_Exercise_.
Answer these from the text on debugging memory leaks:
(a) Which package does the text say to install with pip to get muppy?
(b) In which Python version were the improvements proposed by Evan Jones merged?
(c) According to the quoted paper, what is the only way to solve the fragmentation problem?

_Page excerpt_.

Debugging memory leaks with muppy¶
trackref
provides a very convenient mechanism for tracking down memory
leaks, but it only keeps track of the objects that are more likely to cause
memory leaks. However, there are other cases where the memory leaks could come
from other (more or less obscure) objects. If this is your case, and you can’t
find your leaks using trackref
, you still have another resource: the muppy
library.
You can use muppy from Pympler.
If you use pip
, you can install muppy with the following command:
pip install Pympler
Here’s an example to view all Python objects available in the heap using muppy:
>>> from pympler import muppy
>>> all_objects = muppy.get_objects()
>>> len(all_objects)
28667
>>> from pympler import summary
>>> suml = summary.summarize(all_objects)
>>> summary.print_(suml)
types | # objects | total size
==================================== | =========== | ============
<class 'str | 9822 | 1.10 MB
<class 'dict | 1658 | 856.62 KB
<class 'type | 436 | 443.60 KB
<class 'code | 2974 | 419.56 KB
<class '_io.BufferedWriter | 2 | 256.34 KB
<class 'set | 420 | 159.88 KB
<class '_io.BufferedReader | 1 | 128.17 KB
<class 'wrapper_descriptor | 1130 | 88.28 KB
<class 'tuple | 1304 | 86.57 KB
<class 'weakref | 1013 | 79.14 KB
<class 'builtin_function_or_method | 958 | 67.36 KB
<class 'method_descriptor | 865 | 60.82 KB
<class 'abc.ABCMeta | 62 | 59.96 KB
<class 'list | 446 | 58.52 KB
<class 'int | 1425 | 43.20 KB
For more info about muppy, refer to the muppy documentation.
Leaks without leaks¶
Sometimes, you may notice that the memory usage of your Scrapy process will only increase, but never decrease. Unfortunately, this could happen even though neither Scrapy nor your project are leaking memory. This is due to a (not so well) known problem of Python, which may not return released memory to the operating system in some cases. For more information on this issue see:
The improvements proposed by Evan Jones, which are detailed in this paper, got merged in Python 2.5, but this only reduces the problem, it doesn’t fix it completely. To quote the paper:
Unfortunately, this patch can only free an arena if there are no more objects allocated in it anymore. This means that fragmentation is a large issue. An application could have many megabytes of free memory, scattered throughout all the arenas, but it will be unable to free any of it. This is a problem experienced by all memory allocators. The only way to solve it is to move to a compacting garbage collector, which is able to move objects in memory. This would require significant changes to the Python interpreter.
To keep memory consumption reasonable you can split the job into several smaller jobs or enable persistent job queue and stop/start spider from time to time.

_Study material_.
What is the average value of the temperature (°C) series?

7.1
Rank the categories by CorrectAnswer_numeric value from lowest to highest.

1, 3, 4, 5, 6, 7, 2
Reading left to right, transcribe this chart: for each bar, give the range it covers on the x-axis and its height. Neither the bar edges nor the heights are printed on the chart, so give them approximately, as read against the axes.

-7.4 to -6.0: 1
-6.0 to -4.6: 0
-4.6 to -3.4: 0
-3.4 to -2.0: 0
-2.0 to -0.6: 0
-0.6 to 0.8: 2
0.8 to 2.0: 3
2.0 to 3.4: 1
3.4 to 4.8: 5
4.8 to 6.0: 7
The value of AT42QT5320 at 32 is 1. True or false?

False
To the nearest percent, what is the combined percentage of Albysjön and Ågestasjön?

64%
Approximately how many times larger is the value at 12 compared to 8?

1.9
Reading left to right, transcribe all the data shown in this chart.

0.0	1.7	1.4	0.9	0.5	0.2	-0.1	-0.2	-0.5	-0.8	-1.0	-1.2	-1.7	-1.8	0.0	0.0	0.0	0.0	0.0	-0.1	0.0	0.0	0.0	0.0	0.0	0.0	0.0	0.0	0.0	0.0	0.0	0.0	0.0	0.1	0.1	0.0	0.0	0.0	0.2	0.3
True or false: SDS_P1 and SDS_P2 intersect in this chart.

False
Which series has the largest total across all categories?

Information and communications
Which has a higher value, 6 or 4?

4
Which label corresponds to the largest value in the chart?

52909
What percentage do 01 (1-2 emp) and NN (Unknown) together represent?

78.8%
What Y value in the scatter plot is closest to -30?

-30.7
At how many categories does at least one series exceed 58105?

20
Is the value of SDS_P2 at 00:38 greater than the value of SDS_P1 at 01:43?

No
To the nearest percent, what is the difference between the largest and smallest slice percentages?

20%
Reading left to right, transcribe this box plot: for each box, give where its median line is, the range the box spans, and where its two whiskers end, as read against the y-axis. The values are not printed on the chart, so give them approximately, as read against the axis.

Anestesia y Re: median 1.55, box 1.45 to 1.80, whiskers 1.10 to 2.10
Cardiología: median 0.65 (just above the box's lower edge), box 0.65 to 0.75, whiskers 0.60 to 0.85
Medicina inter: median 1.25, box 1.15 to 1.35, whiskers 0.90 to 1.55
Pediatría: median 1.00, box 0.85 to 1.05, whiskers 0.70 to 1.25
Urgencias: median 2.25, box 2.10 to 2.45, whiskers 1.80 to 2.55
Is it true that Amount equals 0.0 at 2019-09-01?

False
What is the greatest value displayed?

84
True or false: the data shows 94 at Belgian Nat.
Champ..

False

_Output for this task_.
(a) Pympler.
(b) Python 2.5.
(c) Moving to a compacting garbage collector, which is able to move objects in memory.